Bunun önemli bir nedeni de Sanayi Devrimi sonrasında binlerce senedir malların, insanların, askerlerin mobilitesinin (insangücü-köle emeği yanında) temel enerji kaynağını oluşturan rüzgar gücüne dayalı muazzam bilgilerin, deneyimlerin aniden işlevsiz hale gelmesi. Antik Çağlardan Ortaçağ’a, sonrasında da bilimsel buluşlarla modern deniz bilimlerine yol açan muazzam deneyim birikim modernleşme ve Sanayi Devrimi ile birlikte günümüzün yelken sporunun doğuşuna yol açıyor. Yelkenin bir spora dönüşmesi, futboldan önce önemli kurulan kulüplerle, yarışlarla şehrin kamusal hayatına girişi muhtemelen bir süreklilikten çok bir kırılma anına denk geliyor. Sanayi Devrimi sonrası rüzgar ve kas enerjisinin yerini buharın alması, yelken ve kürek sporlarının icadıyla kamusal alan bir gösteri alanına dünüşüyor.
Dünyanın en büyük regattalarından biri (deniz sporları şenliği) Kırım Savaşı’nın hemen ertesinde Büyükada (Prinkipo) kıyısında düzenlenmeye başlanıyor (1859). Padişahın himayesinde gerçekleşen bu şenlikleri onbinlerce insan izliyor. Büyükada’nın öngörünüm alanı bir tür seyir platformuna dönüşüyor. Henüz futbol icat edilmeden yelken ve kürek sporları geniş bir rağbet görüyor. Bu şenlikleri onbinlerce insan yanında saray erkanı, diplomatlar, şehrin ticaret burjuvazisi, Levantenler yanında yurt dışından çok sayıda devlet insanı, benzer etkinliklere katılan yabancılar da izliyor. Bu şenlikler ister istemez yerin özelliklerini de değiştiriyor. Prinkipo Avrupa sosyetesinin bir sayfiye alanı haline geliyor.
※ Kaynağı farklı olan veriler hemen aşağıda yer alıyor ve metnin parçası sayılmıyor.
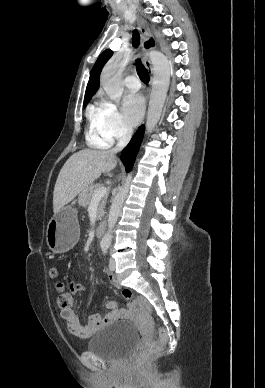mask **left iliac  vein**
I'll return each instance as SVG.
<instances>
[{"mask_svg": "<svg viewBox=\"0 0 265 388\" xmlns=\"http://www.w3.org/2000/svg\"><path fill=\"white\" fill-rule=\"evenodd\" d=\"M109 269L111 270V271H114L115 270V261H114V259H110V261H109Z\"/></svg>", "mask_w": 265, "mask_h": 388, "instance_id": "left-iliac-vein-1", "label": "left iliac vein"}]
</instances>
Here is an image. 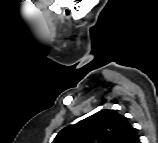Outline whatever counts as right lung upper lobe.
<instances>
[{
  "instance_id": "obj_1",
  "label": "right lung upper lobe",
  "mask_w": 158,
  "mask_h": 143,
  "mask_svg": "<svg viewBox=\"0 0 158 143\" xmlns=\"http://www.w3.org/2000/svg\"><path fill=\"white\" fill-rule=\"evenodd\" d=\"M53 143H139V137L127 118L105 109L65 127Z\"/></svg>"
}]
</instances>
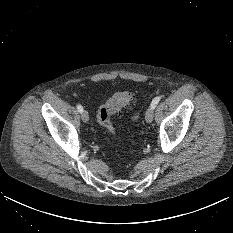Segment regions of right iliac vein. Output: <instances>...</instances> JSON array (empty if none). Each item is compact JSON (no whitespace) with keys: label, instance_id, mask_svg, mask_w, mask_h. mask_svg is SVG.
<instances>
[{"label":"right iliac vein","instance_id":"63e3f726","mask_svg":"<svg viewBox=\"0 0 233 233\" xmlns=\"http://www.w3.org/2000/svg\"><path fill=\"white\" fill-rule=\"evenodd\" d=\"M81 119L85 123L88 122V120H89V114H88V112L86 110L82 111V113H81Z\"/></svg>","mask_w":233,"mask_h":233}]
</instances>
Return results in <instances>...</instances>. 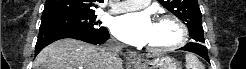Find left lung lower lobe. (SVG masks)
I'll use <instances>...</instances> for the list:
<instances>
[{
    "mask_svg": "<svg viewBox=\"0 0 246 69\" xmlns=\"http://www.w3.org/2000/svg\"><path fill=\"white\" fill-rule=\"evenodd\" d=\"M179 50H185V51L193 52V53L203 57L208 62H210V60L208 58L207 48L203 44L191 42V43L186 44L184 47L180 48Z\"/></svg>",
    "mask_w": 246,
    "mask_h": 69,
    "instance_id": "1",
    "label": "left lung lower lobe"
}]
</instances>
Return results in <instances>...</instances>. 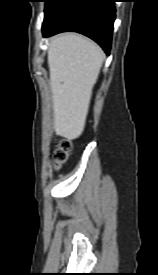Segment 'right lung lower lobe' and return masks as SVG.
<instances>
[{"label": "right lung lower lobe", "mask_w": 158, "mask_h": 275, "mask_svg": "<svg viewBox=\"0 0 158 275\" xmlns=\"http://www.w3.org/2000/svg\"><path fill=\"white\" fill-rule=\"evenodd\" d=\"M115 0H59L44 17L42 32L44 37L74 31L96 41L109 54L113 24L115 20Z\"/></svg>", "instance_id": "right-lung-lower-lobe-1"}]
</instances>
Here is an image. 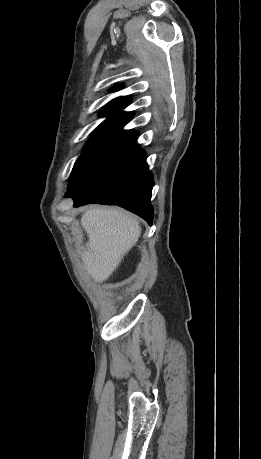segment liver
I'll return each mask as SVG.
<instances>
[{
    "label": "liver",
    "instance_id": "1",
    "mask_svg": "<svg viewBox=\"0 0 261 459\" xmlns=\"http://www.w3.org/2000/svg\"><path fill=\"white\" fill-rule=\"evenodd\" d=\"M81 225L89 238L81 254L87 273L95 281L107 280L138 242L139 221L116 208L95 207L82 215Z\"/></svg>",
    "mask_w": 261,
    "mask_h": 459
}]
</instances>
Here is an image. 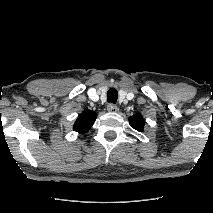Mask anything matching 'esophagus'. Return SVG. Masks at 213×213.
I'll return each mask as SVG.
<instances>
[{"mask_svg": "<svg viewBox=\"0 0 213 213\" xmlns=\"http://www.w3.org/2000/svg\"><path fill=\"white\" fill-rule=\"evenodd\" d=\"M107 111L109 113H116L118 111V108H117L116 105L110 103V104L107 105Z\"/></svg>", "mask_w": 213, "mask_h": 213, "instance_id": "obj_1", "label": "esophagus"}]
</instances>
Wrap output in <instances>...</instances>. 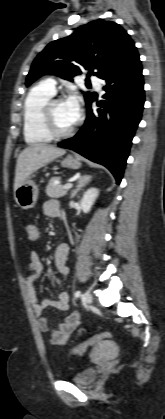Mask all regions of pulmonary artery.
Listing matches in <instances>:
<instances>
[{"instance_id":"pulmonary-artery-1","label":"pulmonary artery","mask_w":165,"mask_h":419,"mask_svg":"<svg viewBox=\"0 0 165 419\" xmlns=\"http://www.w3.org/2000/svg\"><path fill=\"white\" fill-rule=\"evenodd\" d=\"M91 83L95 86L96 89L101 88L102 81L96 77V76H90ZM44 85H46L51 91L55 93L56 91V81L53 78H48L44 82Z\"/></svg>"}]
</instances>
Bu bölgenin dünya örnekleri ile karşılaştırılması, farklı ülkelerdeki benzerleriyle bağlar kurulması, burada yer alan kuruluşların koruma etkinliklerine katılmaları için çaba göstermeyi gerekli kılıyor. Bu bölgenin tarihi Sanayi Devrimi sonrası mobilite kavramında yaşanan değişimlerden, siyasal coğrafyanın oluşumuna, günümüzdeki bölgesel çatışmalardan iklim krizine yol açan gelişmelerden çok sayıda meseleye uzanıyor.
Bu tarihi kültürel peyzaj alanının morfolojisiyle, geçmişinin yapı taşlarıyla, bugünkü koşullarıyla ve gelecekteki potansiyelleri ile dikkate alınması, işbirlikleri geliştirilerek korunması ülke, hatta dünya için önemli bir sorumluluk alanı.
Bu nedenle 2016 yılında bir grup gönüllü Adalar’ın UNESCO Dünya Mirası Listesi’ne alınması için bir girişim oluşturdu. Bu girişim Adalar Belediyesi ile bir protokol yaptı ve başvuru dosyasını 2019 yılında Kültür ve Turizm Bakanlığına iletti. Şimdi bu dosyanın üzerinde çalışılıyor, görüşmelerle başvuru gözden geçiriliyor. Kültür ve Turizm Bakanlığı’nın bu eşi benzeri bulunmayan kültürel mirasın UNESCO Dünya Mirası Listesi’ne alınması için çaba göstermesi bekleniyor.